1 is fantastic.  The tones and composition, great shot.  
I dont dig #2 that much.
3 is AWESOME.  Its a funny shot to me.  I like the abstract/comicness to it all.  I would frame this and put it on my wall   seriously! i have a weird sense of humor I think.


----------



## Efergoh (May 22, 2008)

#2 does nothing for me, but the 1st and 3rd are great.
#1 makes me think of a crime scene, 
3 makes me think about time, and reminds me of Cartier-Bresson


----------



## doobs (May 22, 2008)

1st and 3rd are amazing.

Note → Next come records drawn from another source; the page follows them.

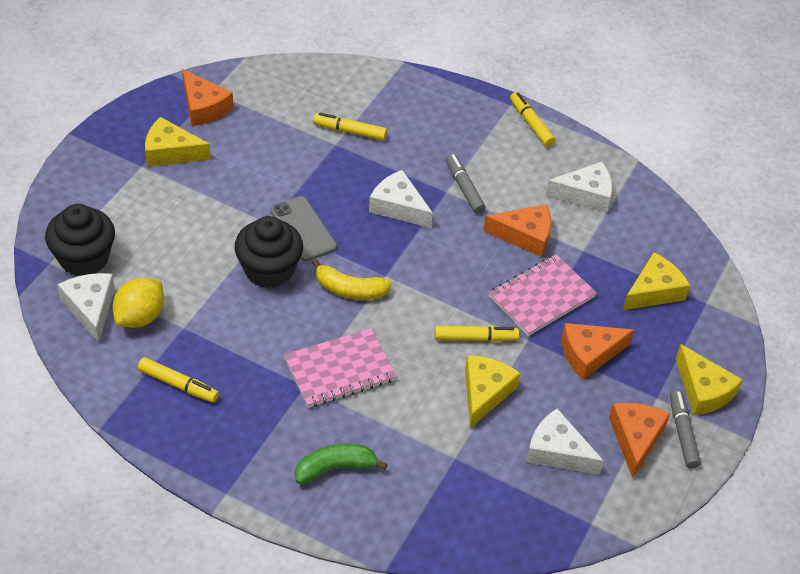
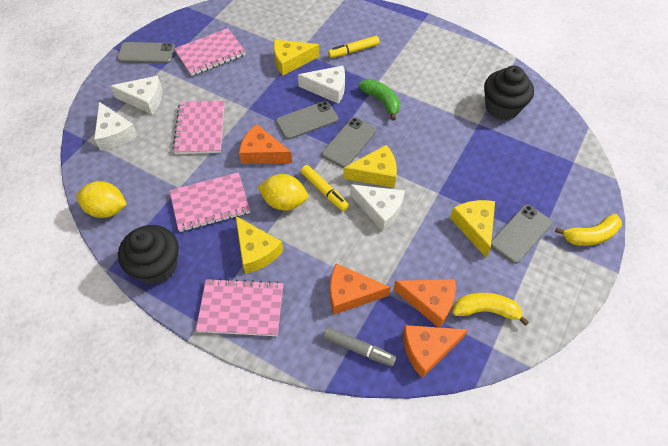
grey marker: 2 -> 1
grey phone: 1 -> 4
pink notebook: 2 -> 4
yellow banana: 1 -> 2
yellow lemon: 1 -> 2
yellow marker: 4 -> 2

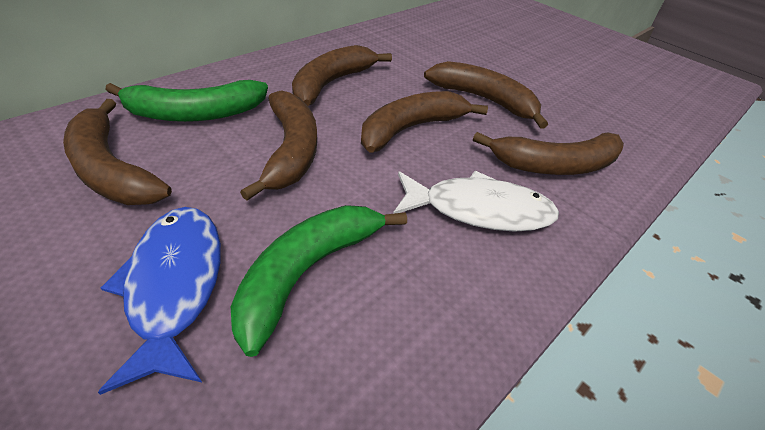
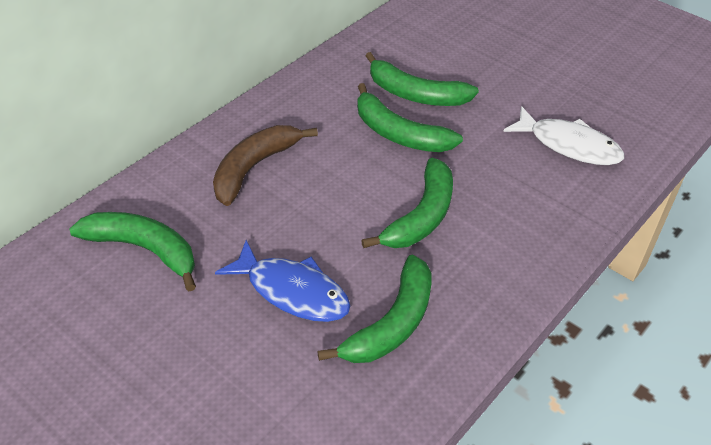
brown banana: 6 -> 1
green banana: 2 -> 5

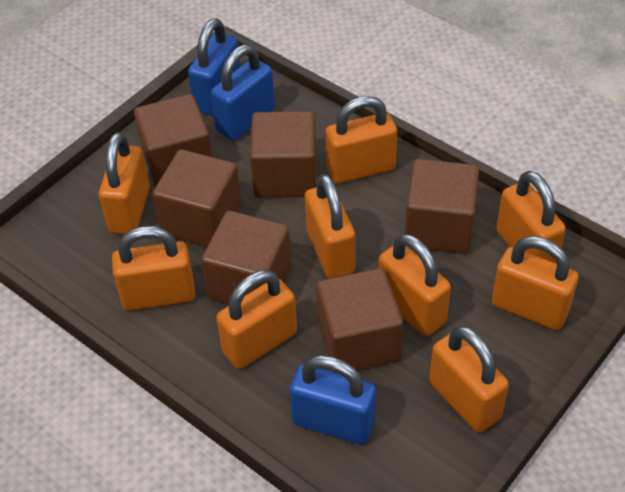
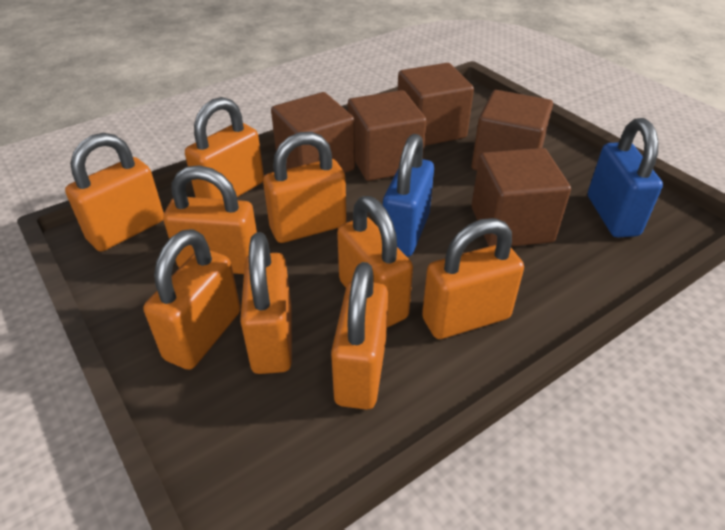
blue padlock: 3 -> 2
brown cube: 6 -> 5

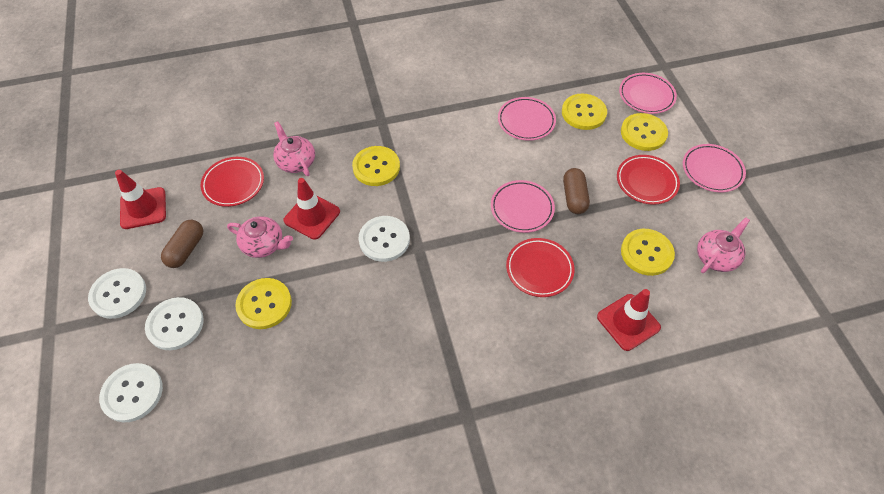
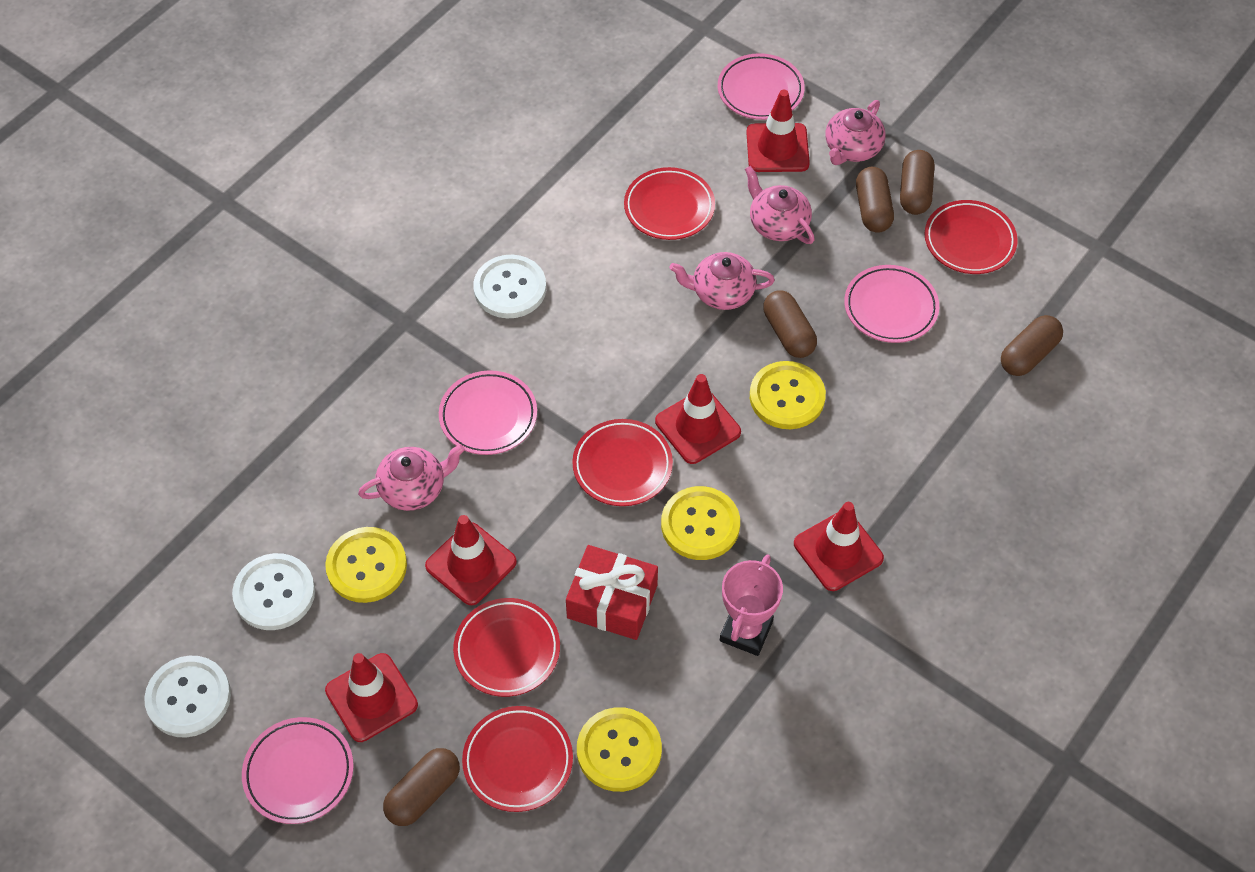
brown capsule: 2 -> 5
pink teapot: 3 -> 4
pink trophy: 0 -> 1
red gift: 0 -> 1
red plate: 3 -> 5
red traffic cone: 3 -> 5
white button: 4 -> 3
yellow button: 5 -> 4

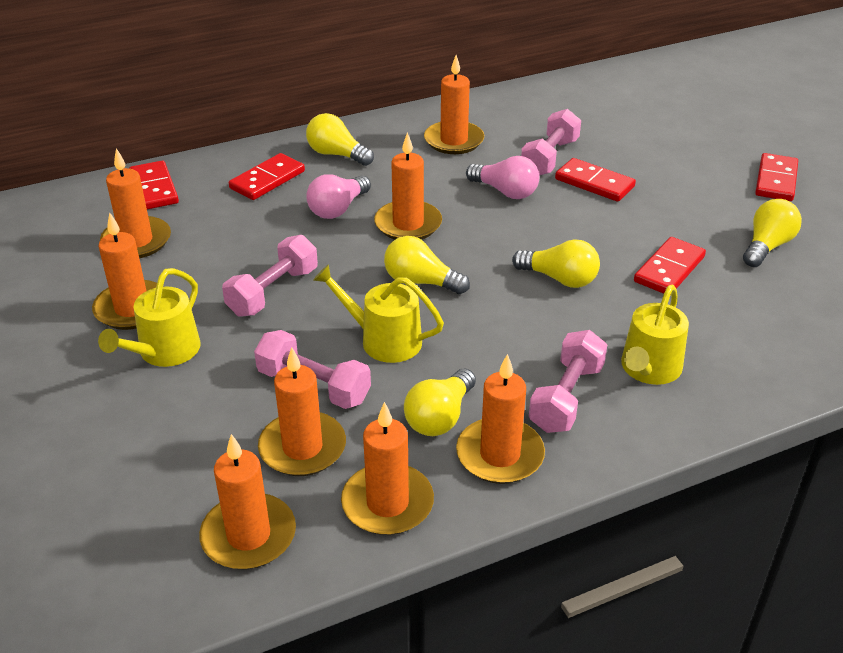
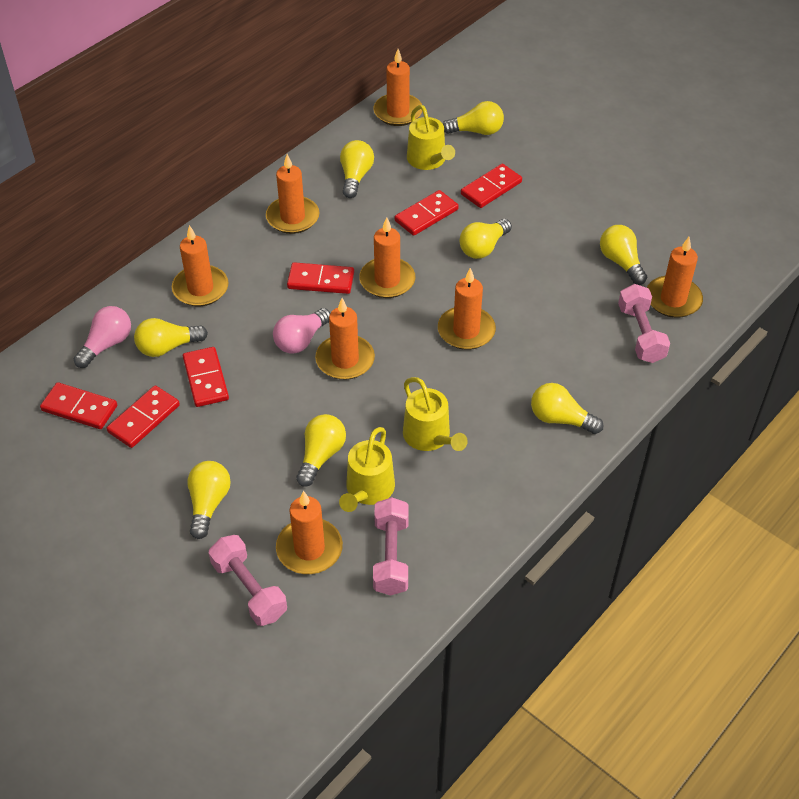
pink dumbbell: 4 -> 3
red domino: 5 -> 6
yellow light bulb: 5 -> 8

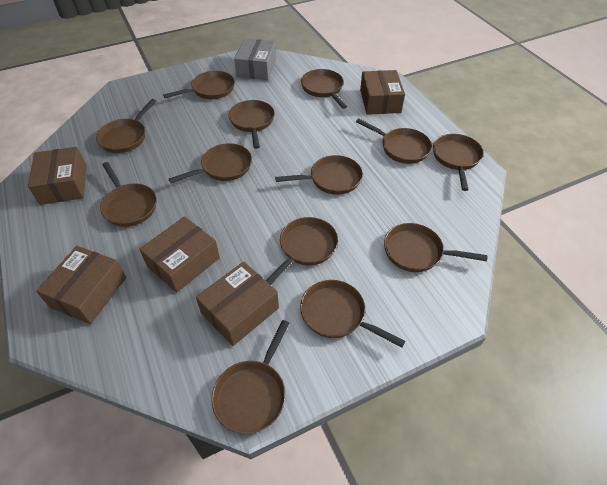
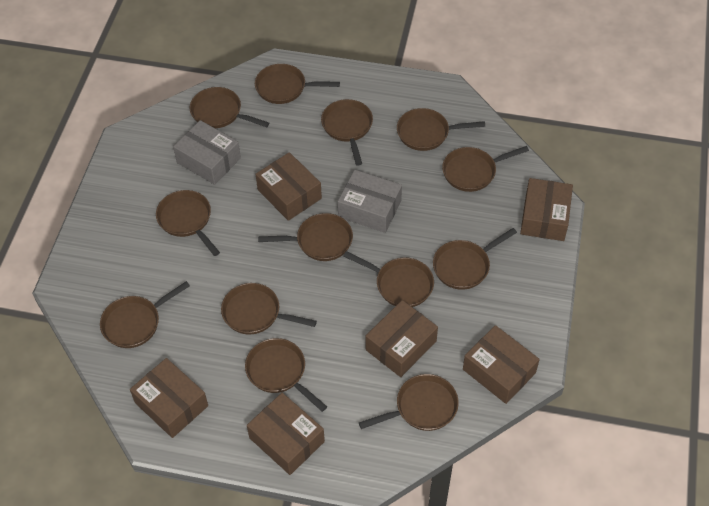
brown box: 5 -> 6
grey box: 1 -> 2

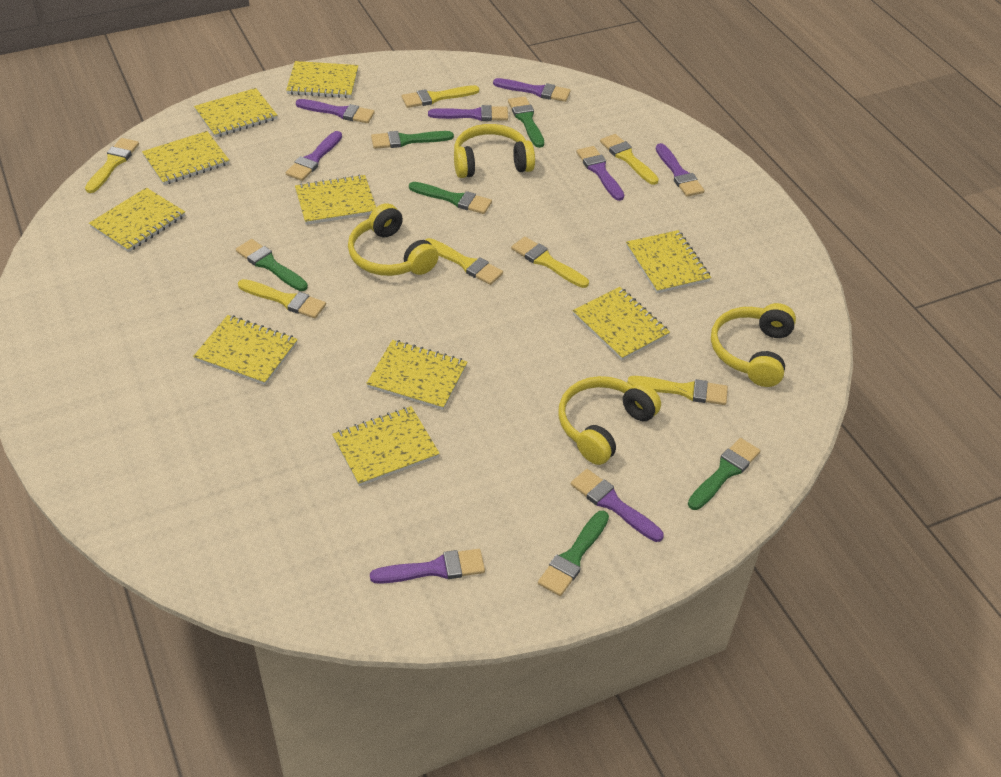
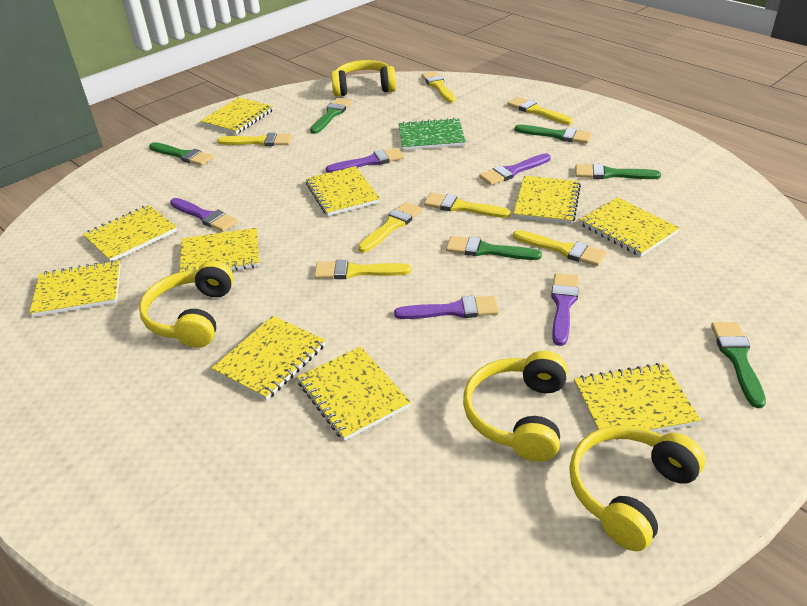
green notebook: 0 -> 1
purple brush: 8 -> 5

Nice job.


----------



## SBlanca (May 23, 2008)

great shot, think #3 is my favourite haha


----------



## kellylindseyphotography (May 23, 2008)

Efergoh said:


> 3 makes me think about time, and reminds me of Cartier-Bresson



YES!!!  I couldn't put my finger on it last night (as I was soo tired and on my way to bed ) but absolutely!!!


----------



## JimmyO (May 23, 2008)

Wow
great shots
I wish number 1 just had a hair more DOF so you could make out that he was a person easier.


----------



## ognistik (May 23, 2008)

I think it's easy to know there's a person... somewhere... because of the hand hahaha... I think I like it as it is

the second one, even though nothing special for no one (at least not compared to the other ones), i guess it has a special and personal meaning to me hahaha... and well, that's why I took it... not for anyone else but me

and the last one was an accident at first. Originally it was an orange on the air that by accident had someone behind... I saw it and I knew I had to redo it... kind of weird photo, but I am weird... hahaha


----------